(DATA SECTION begins)

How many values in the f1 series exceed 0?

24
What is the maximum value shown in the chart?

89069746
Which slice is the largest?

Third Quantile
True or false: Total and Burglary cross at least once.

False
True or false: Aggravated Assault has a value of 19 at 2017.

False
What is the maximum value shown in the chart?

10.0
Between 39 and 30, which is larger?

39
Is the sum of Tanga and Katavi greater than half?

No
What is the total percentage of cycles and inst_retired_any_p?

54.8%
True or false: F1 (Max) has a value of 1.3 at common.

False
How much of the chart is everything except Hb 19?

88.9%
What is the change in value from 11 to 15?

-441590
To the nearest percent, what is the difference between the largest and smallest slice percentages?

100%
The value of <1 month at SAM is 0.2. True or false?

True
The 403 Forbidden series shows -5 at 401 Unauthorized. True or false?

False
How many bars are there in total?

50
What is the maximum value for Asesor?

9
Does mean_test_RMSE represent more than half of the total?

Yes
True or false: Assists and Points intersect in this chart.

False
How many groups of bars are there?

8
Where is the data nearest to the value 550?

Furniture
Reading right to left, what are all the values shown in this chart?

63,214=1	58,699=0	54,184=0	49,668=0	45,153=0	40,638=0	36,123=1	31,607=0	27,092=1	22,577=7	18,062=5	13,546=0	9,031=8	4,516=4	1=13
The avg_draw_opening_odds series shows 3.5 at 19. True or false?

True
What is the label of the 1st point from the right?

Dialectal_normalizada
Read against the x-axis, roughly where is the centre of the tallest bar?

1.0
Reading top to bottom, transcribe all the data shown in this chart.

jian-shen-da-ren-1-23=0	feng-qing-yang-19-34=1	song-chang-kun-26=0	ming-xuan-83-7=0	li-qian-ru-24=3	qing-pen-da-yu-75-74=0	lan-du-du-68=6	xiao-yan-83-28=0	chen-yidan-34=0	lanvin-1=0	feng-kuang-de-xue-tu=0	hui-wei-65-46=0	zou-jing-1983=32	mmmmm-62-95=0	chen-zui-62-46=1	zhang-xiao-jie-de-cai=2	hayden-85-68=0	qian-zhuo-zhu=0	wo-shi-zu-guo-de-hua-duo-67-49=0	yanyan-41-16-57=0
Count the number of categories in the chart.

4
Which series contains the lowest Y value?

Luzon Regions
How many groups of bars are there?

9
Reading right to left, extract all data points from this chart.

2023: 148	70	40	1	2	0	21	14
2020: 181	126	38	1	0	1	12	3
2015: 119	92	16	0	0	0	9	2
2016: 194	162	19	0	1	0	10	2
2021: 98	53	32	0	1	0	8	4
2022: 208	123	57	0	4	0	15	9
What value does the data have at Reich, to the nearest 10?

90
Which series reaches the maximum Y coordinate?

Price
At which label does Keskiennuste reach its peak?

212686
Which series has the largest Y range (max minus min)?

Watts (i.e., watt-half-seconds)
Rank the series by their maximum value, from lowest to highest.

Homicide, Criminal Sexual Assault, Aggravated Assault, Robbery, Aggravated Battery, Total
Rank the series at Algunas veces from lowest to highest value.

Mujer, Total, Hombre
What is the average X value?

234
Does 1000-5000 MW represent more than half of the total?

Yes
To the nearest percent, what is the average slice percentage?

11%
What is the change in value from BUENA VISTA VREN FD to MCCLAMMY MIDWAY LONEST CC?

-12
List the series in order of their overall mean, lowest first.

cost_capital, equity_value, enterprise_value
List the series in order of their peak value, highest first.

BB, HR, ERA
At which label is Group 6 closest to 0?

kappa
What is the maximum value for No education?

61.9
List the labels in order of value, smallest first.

(DATA SECTION ends)

# WHAT THIS TASK INVOLVES
Collect each line of the data above that contains the word "shown", and copy those lines unchanged.

# TASK RESPONSE
What is the maximum value shown in the chart?
What is the maximum value shown in the chart?
Reading right to left, what are all the values shown in this chart?
Reading top to bottom, transcribe all the data shown in this chart.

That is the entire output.